Nothing but the lines from the top of the following entries through the line with "is a histology" should be printed, exactly as they are.

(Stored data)
────────

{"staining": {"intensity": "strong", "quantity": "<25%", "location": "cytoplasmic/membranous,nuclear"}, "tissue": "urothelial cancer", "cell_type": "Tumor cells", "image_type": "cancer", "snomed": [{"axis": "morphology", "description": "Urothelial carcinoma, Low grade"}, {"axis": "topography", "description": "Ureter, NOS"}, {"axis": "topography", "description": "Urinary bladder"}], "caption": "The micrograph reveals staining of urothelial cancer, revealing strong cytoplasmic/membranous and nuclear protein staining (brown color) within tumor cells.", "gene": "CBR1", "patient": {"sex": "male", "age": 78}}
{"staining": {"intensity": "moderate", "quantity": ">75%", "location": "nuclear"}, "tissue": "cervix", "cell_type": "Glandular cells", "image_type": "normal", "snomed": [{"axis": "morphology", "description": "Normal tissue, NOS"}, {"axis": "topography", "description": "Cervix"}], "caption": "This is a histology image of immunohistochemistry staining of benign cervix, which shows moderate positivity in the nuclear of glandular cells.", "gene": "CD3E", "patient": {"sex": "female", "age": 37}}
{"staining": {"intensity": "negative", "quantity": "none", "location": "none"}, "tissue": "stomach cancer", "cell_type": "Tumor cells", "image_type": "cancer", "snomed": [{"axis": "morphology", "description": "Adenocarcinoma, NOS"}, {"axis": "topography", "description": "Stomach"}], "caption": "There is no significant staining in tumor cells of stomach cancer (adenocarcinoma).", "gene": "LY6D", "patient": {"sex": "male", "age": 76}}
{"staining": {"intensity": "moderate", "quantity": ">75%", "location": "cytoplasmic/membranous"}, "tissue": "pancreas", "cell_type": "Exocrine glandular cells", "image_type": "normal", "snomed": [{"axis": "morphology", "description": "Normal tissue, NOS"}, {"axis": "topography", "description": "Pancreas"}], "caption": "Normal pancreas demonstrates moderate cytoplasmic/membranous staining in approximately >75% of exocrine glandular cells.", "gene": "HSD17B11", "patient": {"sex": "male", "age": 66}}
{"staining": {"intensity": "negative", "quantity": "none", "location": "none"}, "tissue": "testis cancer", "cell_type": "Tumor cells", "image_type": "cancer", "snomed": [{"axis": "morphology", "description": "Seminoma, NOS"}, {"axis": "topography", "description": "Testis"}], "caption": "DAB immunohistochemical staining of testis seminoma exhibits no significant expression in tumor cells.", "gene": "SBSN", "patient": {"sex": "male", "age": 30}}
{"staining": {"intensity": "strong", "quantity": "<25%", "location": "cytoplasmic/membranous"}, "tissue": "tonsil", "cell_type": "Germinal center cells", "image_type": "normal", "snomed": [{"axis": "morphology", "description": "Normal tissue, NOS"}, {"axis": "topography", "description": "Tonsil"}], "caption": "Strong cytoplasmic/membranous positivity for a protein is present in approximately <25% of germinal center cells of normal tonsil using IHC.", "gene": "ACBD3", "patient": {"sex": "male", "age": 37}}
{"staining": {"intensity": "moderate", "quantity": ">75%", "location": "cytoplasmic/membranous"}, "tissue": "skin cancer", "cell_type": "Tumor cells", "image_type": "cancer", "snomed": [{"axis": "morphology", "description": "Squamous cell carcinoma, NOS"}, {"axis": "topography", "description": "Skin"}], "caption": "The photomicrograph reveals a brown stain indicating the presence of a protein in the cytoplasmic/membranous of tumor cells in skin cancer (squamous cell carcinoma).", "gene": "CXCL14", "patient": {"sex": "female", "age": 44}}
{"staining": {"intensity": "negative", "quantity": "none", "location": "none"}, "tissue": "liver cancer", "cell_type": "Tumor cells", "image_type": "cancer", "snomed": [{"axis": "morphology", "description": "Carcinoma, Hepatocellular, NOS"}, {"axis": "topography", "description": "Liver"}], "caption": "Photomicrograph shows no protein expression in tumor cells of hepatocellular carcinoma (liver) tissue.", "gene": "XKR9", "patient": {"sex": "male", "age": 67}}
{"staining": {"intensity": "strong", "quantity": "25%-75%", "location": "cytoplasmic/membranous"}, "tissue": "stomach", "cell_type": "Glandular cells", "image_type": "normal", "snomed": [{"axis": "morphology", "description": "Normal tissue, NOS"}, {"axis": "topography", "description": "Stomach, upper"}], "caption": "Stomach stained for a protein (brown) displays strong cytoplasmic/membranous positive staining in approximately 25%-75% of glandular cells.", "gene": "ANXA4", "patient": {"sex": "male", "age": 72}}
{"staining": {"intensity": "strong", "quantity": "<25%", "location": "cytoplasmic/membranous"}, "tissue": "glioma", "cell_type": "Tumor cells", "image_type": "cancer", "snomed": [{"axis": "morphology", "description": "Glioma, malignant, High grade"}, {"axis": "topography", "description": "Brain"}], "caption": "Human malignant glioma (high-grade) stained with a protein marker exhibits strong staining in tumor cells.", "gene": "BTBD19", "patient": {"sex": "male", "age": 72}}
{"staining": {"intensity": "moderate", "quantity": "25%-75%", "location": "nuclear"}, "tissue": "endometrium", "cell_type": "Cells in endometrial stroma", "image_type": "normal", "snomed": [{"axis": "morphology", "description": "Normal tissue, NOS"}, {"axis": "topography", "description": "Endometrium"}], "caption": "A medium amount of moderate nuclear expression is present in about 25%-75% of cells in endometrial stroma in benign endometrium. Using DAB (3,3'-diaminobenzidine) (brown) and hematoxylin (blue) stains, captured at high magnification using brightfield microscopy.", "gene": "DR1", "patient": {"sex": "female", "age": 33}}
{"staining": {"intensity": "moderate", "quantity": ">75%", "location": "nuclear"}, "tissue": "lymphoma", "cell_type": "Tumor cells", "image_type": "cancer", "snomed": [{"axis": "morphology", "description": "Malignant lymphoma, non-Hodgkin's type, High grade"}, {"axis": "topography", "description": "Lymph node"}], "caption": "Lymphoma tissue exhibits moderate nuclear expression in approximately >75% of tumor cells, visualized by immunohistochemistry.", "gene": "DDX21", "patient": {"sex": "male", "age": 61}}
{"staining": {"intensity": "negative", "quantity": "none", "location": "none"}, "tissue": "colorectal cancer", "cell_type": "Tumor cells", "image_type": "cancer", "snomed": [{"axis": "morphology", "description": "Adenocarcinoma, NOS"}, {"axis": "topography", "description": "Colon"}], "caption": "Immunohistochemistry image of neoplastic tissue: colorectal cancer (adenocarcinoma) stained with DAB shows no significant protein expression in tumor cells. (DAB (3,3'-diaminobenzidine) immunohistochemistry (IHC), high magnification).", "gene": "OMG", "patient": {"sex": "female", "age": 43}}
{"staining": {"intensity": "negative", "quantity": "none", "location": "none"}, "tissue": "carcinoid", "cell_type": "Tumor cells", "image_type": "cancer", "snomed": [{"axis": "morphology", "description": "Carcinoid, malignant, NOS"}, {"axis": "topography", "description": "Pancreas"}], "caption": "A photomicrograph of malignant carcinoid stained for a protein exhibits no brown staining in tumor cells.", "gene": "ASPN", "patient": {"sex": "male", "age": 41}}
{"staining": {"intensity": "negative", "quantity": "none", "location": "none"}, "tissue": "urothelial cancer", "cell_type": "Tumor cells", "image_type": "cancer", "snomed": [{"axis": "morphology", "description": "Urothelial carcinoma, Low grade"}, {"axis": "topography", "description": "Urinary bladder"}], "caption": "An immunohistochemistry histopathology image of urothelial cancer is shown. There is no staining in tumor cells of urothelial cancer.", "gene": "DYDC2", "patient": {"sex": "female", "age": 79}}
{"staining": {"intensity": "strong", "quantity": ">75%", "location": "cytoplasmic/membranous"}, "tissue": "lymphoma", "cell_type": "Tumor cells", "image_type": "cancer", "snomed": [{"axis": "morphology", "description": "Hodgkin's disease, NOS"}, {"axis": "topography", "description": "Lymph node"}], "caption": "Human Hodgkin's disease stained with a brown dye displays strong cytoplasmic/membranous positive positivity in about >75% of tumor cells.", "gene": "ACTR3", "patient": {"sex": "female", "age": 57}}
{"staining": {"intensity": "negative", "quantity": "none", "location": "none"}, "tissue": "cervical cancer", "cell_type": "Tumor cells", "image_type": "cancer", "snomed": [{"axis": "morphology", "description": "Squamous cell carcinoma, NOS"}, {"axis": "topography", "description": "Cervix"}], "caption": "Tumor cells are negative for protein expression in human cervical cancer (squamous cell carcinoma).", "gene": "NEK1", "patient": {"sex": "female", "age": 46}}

────────

■ PROBLEM SOLUTION:
{"staining": {"intensity": "strong", "quantity": "<25%", "location": "cytoplasmic/membranous,nuclear"}, "tissue": "urothelial cancer", "cell_type": "Tumor cells", "image_type": "cancer", "snomed": [{"axis": "morphology", "description": "Urothelial carcinoma, Low grade"}, {"axis": "topography", "description": "Ureter, NOS"}, {"axis": "topography", "description": "Urinary bladder"}], "caption": "The micrograph reveals staining of urothelial cancer, revealing strong cytoplasmic/membranous and nuclear protein staining (brown color) within tumor cells.", "gene": "CBR1", "patient": {"sex": "male", "age": 78}}
{"staining": {"intensity": "moderate", "quantity": ">75%", "location": "nuclear"}, "tissue": "cervix", "cell_type": "Glandular cells", "image_type": "normal", "snomed": [{"axis": "morphology", "description": "Normal tissue, NOS"}, {"axis": "topography", "description": "Cervix"}], "caption": "This is a histology image of immunohistochemistry staining of benign cervix, which shows moderate positivity in the nuclear of glandular cells.", "gene": "CD3E", "patient": {"sex": "female", "age": 37}}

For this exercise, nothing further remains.